第56話「たらちねの恋の歌留多の乱れ舞い!」 1984

 ちょっと「おじゃる」入りのお姫様は十津川郷士の娘、彼女を押し付けられた芝の宮大工とのラブストーリーが主軸で、ワルは増上寺普請を一手に握ろうと大工を消しにかかる。首魁は寺社奉行大検使の「母君」の御隠居、これが物凄いおばさんでワルの材木商とつるみ利権を貪るのだが、姫様に歌留多で負けてあっさり方向転換して反省しちゃうもんだからワル形無し。それでも力に訴えようとする向きは、上様に成敗されてしまう。

ロケ地
・二子多摩川の渡し、木津川か(河原は砂地、河畔林は竹)
・刺客に襲われる仕事中の宮大工、仁和寺九所明神。叫び声に駆けつける新さんは塔前。ほかに参道や塀際も使われる。
・宮大工の回想、十津川郷で名主に娘を貰えと迫られた川辺、保津峡
・歌留多の会が催される大検使・宮脇式部太夫の佃島別業、中山邸通用門。
*郷士の娘は平淑恵、父は中村錦司、棟梁は柴田p彦。大検使は有光豊でご母堂は園佳也子、彼女の下にいた悪党は曽根晴美で悪徳商人は早川研吉。


第57話「突っ張り娘の手毬唄」 1984

 南町与力配下の密偵は娘壺振り。潜入先ではお色気で重宝され、探っていることがバレそうになると天然ボケをかますしたたかな彼女は、岡っ引だった亡父に反発しグレた経緯を持ち、いまその遺志を継ごうとしていた。抜け荷の証拠を掴んだ娘は与力に情報を上げるが、その途端切れ者の野心家は豹変する。

ロケ地
・地回りから禁制品が流れていると話す上様トリオ、枳殻邸印月池畔。
・おたかを尾行する新さんのうしろをつけてきた龍虎が騒いでターゲットに逃げられてしまう川岸、桂川松尾橋下手右岸堤と河原。その船が停泊し密談の情景は大覚寺大沢池にスイッチ。
・ツナギの御籤を結びにゆき地回りの手下に見つかって絡まれるおたかを助ける新さん、上御霊神社本殿裏手。賭場の客から鼈甲の櫛を贈られるおたかは本殿前。
*おたかは東啓子、立身のため彼女を始末する与力は亀石征一郎。黒幕の老中は北原義郎、悪徳商人は永野辰弥、賭場を仕切るヤクザは剣持伴紀。ラス立ち福ちゃん入り、家士。与力の指図で龍虎の懐に財布を仕込む掏摸は小船秋夫。*龍虎がおたかに惚れこんで入れあげる設定、純情親方が描かれる。賭場潜入の上様はけっこう天然っぽい。

→ **作業指示**: 「ちょっと「おじゃる」入りのお」を含む箇所から「ほかに参道や塀際も使われる。」のあとまでの紹介文を、「増上寺」を「寛永寺」に改めて書き直しなさい。

→ **抽出資料**:
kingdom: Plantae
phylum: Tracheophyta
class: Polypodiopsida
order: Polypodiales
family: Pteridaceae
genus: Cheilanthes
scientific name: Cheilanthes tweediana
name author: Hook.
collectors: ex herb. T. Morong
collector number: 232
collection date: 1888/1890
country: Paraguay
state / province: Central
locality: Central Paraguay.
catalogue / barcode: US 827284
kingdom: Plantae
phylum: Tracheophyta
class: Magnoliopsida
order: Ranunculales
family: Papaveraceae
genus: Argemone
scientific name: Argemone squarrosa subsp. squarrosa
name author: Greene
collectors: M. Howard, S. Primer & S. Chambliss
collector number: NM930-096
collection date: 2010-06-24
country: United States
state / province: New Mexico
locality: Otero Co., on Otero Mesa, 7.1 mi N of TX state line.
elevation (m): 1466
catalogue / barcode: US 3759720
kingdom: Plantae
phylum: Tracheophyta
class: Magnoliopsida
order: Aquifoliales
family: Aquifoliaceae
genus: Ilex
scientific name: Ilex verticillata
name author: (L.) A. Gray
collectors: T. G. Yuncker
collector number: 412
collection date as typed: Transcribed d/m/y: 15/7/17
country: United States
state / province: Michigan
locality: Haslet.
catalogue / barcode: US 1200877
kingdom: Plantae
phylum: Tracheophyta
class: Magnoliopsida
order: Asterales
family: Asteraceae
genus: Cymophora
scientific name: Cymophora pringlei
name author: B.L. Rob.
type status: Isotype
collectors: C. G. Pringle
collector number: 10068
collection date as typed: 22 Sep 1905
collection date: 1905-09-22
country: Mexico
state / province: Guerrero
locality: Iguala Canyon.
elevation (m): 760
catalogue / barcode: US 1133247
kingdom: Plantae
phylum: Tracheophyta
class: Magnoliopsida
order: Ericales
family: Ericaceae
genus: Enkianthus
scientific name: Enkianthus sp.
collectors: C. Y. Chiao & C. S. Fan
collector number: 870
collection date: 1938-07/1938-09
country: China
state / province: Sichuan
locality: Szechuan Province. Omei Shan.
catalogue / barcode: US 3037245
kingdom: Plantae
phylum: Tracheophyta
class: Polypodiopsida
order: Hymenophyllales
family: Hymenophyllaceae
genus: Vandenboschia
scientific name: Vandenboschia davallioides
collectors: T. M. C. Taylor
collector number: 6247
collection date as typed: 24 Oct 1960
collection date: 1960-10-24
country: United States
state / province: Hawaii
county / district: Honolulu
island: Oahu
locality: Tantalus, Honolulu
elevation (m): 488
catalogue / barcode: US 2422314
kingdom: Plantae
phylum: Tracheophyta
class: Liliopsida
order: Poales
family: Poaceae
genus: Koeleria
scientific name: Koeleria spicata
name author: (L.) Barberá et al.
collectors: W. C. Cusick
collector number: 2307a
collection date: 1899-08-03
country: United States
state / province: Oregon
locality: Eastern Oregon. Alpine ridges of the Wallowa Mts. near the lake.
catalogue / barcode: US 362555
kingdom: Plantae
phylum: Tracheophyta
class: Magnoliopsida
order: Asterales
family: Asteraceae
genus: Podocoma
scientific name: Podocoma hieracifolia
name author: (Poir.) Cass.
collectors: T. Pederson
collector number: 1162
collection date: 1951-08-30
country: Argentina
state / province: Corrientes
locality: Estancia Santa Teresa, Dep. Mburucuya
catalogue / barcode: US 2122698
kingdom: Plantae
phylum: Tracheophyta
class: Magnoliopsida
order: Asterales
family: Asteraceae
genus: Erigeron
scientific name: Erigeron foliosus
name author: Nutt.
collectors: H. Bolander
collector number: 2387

→ **作業結果**:
ちょっと「おじゃる」入りのお姫様は十津川郷士の娘、彼女を押し付けられた芝の宮大工とのラブストーリーが主軸で、ワルは寛永寺普請を一手に握ろうと大工を消しにかかる。首魁は寺社奉行大検使の「母君」の御隠居、これが物凄いおばさんでワルの材木商とつるみ利権を貪るのだが、姫様に歌留多で負けてあっさり方向転換して反省しちゃうもんだからワル形無し。それでも力に訴えようとする向きは、上様に成敗されてしまう。

ロケ地
・二子多摩川の渡し、木津川か(河原は砂地、河畔林は竹)
・刺客に襲われる仕事中の宮大工、仁和寺九所明神。叫び声に駆けつける新さんは塔前。ほかに参道や塀際も使われる。